SUPPLIED TEXT:

Apple is a litigious company, most famously for its multi-billion dollar patent crusade against Samsung. The Cupertino company has a more quixotic legal battle going on against its competitors, however, that has also become a bit of a war against the English language. Since last year, Apple lawyers have been arguing that “App Store” is a trademarked phrase, and it has the right to stop others from using similar phrases. That includes Amazon, which was sued by Apple in March 2011, shortly after it opened the Amazon Appstore for Android.
Now, some of those issues are finally coming to a head in public. At a hearing today in an Oakland federal court, it became clear that while Apple may have a lot of fury and passion behind this lawsuit, it has run into trouble in the form of a very skeptical judge. US District Judge Phyllis Hamilton showed great doubt that Apple will be able to prove that consumers were confused or deceived by Amazon’s use of the word “Appstore.” At this point, it’s somewhat remarkable that the company hasn’t dropped this suit, since Hamilton indicated a year ago that she was unimpressed by Apple’s arguments and denied a preliminary injunction.

WRITTEN EXERCISE A: Reproduce the lines of the records word for word, from the line with "Q: How many shot" up to and including the line with "Number of purple bottles: 1".

[Data items]
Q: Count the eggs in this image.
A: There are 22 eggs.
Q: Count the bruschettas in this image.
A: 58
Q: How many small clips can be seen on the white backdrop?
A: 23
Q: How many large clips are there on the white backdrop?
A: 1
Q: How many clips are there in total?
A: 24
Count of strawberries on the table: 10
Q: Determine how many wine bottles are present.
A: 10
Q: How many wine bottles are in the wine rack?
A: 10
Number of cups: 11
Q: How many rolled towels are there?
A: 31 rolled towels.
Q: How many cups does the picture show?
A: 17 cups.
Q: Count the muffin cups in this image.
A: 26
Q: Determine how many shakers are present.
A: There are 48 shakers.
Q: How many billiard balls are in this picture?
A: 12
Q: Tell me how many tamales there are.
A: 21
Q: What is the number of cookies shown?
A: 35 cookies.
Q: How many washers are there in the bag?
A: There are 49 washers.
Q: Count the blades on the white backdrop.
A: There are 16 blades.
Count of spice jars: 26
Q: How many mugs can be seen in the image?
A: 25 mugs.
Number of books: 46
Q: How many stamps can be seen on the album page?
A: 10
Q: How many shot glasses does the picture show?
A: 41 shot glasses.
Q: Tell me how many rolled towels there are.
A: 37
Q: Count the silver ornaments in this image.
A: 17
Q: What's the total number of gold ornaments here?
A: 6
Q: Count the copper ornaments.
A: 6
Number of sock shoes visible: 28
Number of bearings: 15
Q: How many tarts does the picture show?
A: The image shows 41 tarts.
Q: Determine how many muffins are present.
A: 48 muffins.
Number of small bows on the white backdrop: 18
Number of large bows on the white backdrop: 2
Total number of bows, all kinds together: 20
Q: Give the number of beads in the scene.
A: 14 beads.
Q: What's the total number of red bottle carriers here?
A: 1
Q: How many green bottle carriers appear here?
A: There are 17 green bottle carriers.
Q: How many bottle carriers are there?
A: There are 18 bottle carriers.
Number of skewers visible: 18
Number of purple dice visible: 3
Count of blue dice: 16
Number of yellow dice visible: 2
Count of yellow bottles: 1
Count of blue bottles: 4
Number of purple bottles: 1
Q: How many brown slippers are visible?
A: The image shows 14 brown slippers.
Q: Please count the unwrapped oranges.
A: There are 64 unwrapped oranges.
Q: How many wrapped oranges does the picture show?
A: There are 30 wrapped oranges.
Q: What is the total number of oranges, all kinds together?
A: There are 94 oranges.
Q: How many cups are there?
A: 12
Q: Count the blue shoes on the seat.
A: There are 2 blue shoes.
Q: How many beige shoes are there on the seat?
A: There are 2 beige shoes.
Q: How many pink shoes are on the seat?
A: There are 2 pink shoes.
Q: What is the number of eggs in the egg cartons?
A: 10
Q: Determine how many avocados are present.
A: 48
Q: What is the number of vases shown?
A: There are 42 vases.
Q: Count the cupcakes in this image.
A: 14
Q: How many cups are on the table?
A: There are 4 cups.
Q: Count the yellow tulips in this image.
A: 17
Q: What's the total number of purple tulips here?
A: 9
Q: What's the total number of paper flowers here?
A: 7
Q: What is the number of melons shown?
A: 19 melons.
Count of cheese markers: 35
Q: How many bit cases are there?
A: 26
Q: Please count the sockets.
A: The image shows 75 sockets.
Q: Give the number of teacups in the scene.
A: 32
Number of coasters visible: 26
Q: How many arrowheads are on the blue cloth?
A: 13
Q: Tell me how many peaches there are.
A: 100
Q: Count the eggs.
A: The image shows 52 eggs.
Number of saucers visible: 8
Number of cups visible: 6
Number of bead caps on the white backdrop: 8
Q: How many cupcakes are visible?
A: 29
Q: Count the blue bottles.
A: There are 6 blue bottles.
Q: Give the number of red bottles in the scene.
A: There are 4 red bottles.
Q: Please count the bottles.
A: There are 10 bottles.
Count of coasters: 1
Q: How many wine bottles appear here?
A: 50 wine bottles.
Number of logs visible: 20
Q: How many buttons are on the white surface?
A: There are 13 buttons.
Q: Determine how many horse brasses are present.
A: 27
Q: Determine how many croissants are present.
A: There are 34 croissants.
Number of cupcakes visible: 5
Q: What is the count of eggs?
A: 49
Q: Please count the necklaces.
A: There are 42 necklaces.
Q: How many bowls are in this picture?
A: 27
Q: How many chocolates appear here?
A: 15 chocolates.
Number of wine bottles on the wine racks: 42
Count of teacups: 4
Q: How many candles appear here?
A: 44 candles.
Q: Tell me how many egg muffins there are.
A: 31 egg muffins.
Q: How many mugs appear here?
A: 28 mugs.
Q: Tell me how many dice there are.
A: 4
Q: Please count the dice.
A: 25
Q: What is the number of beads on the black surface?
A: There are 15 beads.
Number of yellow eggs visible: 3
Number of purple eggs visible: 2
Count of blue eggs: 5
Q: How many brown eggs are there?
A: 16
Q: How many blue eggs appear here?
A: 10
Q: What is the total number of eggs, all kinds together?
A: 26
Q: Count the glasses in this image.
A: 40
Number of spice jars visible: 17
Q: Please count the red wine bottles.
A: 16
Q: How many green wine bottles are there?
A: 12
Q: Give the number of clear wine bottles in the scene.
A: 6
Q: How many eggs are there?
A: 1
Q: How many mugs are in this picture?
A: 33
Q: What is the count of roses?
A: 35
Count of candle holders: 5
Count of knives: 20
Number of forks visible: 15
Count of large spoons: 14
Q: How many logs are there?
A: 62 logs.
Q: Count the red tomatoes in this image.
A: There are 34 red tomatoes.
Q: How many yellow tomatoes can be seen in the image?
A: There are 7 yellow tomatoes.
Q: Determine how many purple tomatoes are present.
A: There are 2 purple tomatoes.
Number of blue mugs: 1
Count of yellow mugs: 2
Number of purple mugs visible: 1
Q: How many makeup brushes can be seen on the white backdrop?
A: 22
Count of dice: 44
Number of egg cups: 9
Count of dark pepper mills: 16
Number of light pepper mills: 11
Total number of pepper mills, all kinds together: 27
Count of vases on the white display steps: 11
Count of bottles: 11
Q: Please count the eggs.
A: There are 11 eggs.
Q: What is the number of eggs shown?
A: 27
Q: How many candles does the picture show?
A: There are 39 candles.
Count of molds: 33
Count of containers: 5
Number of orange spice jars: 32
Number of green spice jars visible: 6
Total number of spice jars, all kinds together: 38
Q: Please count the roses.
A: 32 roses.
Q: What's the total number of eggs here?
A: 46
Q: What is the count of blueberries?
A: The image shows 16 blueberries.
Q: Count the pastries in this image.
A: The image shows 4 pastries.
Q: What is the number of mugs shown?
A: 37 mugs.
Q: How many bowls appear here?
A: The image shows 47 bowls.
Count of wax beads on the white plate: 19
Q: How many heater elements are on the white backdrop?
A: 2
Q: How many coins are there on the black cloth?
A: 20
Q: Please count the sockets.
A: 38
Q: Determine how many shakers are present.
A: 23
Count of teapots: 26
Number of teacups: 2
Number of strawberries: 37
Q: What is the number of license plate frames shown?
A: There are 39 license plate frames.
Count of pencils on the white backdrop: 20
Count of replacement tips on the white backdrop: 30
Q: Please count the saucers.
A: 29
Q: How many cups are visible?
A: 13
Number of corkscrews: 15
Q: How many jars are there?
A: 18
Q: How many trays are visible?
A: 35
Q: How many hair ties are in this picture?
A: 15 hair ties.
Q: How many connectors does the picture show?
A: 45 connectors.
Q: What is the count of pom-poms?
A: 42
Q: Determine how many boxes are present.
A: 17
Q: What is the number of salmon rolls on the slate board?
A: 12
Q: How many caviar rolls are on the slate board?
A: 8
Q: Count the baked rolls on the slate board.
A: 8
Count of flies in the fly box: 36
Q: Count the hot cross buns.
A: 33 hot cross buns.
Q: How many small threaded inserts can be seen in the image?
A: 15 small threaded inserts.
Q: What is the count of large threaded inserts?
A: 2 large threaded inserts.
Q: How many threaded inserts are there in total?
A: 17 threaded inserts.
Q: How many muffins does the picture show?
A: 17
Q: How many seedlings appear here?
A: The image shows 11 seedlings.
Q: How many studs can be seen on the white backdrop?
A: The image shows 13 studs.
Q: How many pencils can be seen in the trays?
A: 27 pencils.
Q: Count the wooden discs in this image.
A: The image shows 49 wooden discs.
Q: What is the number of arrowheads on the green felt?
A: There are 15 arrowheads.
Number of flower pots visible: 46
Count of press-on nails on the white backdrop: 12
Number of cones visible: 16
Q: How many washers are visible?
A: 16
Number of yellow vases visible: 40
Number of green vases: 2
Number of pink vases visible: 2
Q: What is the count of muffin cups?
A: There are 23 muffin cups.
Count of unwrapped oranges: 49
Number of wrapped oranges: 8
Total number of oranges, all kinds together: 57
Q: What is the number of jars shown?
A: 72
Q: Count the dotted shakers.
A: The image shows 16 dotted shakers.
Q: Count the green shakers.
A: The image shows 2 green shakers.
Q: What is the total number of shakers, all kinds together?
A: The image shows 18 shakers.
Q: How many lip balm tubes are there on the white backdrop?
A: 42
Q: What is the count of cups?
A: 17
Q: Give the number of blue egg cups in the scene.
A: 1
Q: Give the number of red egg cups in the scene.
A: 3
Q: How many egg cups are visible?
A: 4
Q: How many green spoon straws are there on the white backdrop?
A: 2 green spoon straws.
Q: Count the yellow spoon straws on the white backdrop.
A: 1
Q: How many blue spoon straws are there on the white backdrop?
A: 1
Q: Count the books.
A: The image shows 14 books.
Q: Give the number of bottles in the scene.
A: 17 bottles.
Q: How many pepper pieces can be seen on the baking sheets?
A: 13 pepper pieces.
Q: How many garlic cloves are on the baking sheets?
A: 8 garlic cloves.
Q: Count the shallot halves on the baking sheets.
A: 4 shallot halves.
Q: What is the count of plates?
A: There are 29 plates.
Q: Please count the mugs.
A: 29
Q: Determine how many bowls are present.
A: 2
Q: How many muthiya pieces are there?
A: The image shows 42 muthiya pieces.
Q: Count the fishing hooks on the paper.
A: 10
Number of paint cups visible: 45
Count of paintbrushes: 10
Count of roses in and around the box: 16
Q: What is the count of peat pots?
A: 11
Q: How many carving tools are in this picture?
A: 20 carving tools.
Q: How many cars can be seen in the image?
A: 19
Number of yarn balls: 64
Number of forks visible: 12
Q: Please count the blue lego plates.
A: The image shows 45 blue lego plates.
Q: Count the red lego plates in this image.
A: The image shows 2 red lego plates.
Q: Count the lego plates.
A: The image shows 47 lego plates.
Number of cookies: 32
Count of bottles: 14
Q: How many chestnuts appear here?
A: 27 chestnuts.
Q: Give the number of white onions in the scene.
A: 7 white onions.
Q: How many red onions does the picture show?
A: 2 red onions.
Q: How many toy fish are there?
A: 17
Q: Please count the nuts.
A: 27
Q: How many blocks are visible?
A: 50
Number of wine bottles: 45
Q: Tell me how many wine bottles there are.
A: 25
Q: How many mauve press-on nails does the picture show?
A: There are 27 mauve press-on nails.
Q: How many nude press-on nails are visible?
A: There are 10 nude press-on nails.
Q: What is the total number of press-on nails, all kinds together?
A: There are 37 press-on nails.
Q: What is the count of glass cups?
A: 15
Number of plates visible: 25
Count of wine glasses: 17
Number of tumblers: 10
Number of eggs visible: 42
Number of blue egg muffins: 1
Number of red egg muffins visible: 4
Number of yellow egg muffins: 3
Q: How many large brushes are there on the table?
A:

WRITTEN EXERCISE B: Write out the passage on Apple's "App Store" lawsuit word for word, from "Apple is a litigious" up to and including "Appstore for Android.".

WRITTEN SOLUTION A:
Q: How many shot glasses does the picture show?
A: 41 shot glasses.
Q: Tell me how many rolled towels there are.
A: 37
Q: Count the silver ornaments in this image.
A: 17
Q: What's the total number of gold ornaments here?
A: 6
Q: Count the copper ornaments.
A: 6
Number of sock shoes visible: 28
Number of bearings: 15
Q: How many tarts does the picture show?
A: The image shows 41 tarts.
Q: Determine how many muffins are present.
A: 48 muffins.
Number of small bows on the white backdrop: 18
Number of large bows on the white backdrop: 2
Total number of bows, all kinds together: 20
Q: Give the number of beads in the scene.
A: 14 beads.
Q: What's the total number of red bottle carriers here?
A: 1
Q: How many green bottle carriers appear here?
A: There are 17 green bottle carriers.
Q: How many bottle carriers are there?
A: There are 18 bottle carriers.
Number of skewers visible: 18
Number of purple dice visible: 3
Count of blue dice: 16
Number of yellow dice visible: 2
Count of yellow bottles: 1
Count of blue bottles: 4
Number of purple bottles: 1

WRITTEN SOLUTION B:
Apple is a litigious company, most famously for its multi-billion dollar patent crusade against Samsung. The Cupertino company has a more quixotic legal battle going on against its competitors, however, that has also become a bit of a war against the English language. Since last year, Apple lawyers have been arguing that “App Store” is a trademarked phrase, and it has the right to stop others from using similar phrases. That includes Amazon, which was sued by Apple in March 2011, shortly after it opened the Amazon Appstore for Android.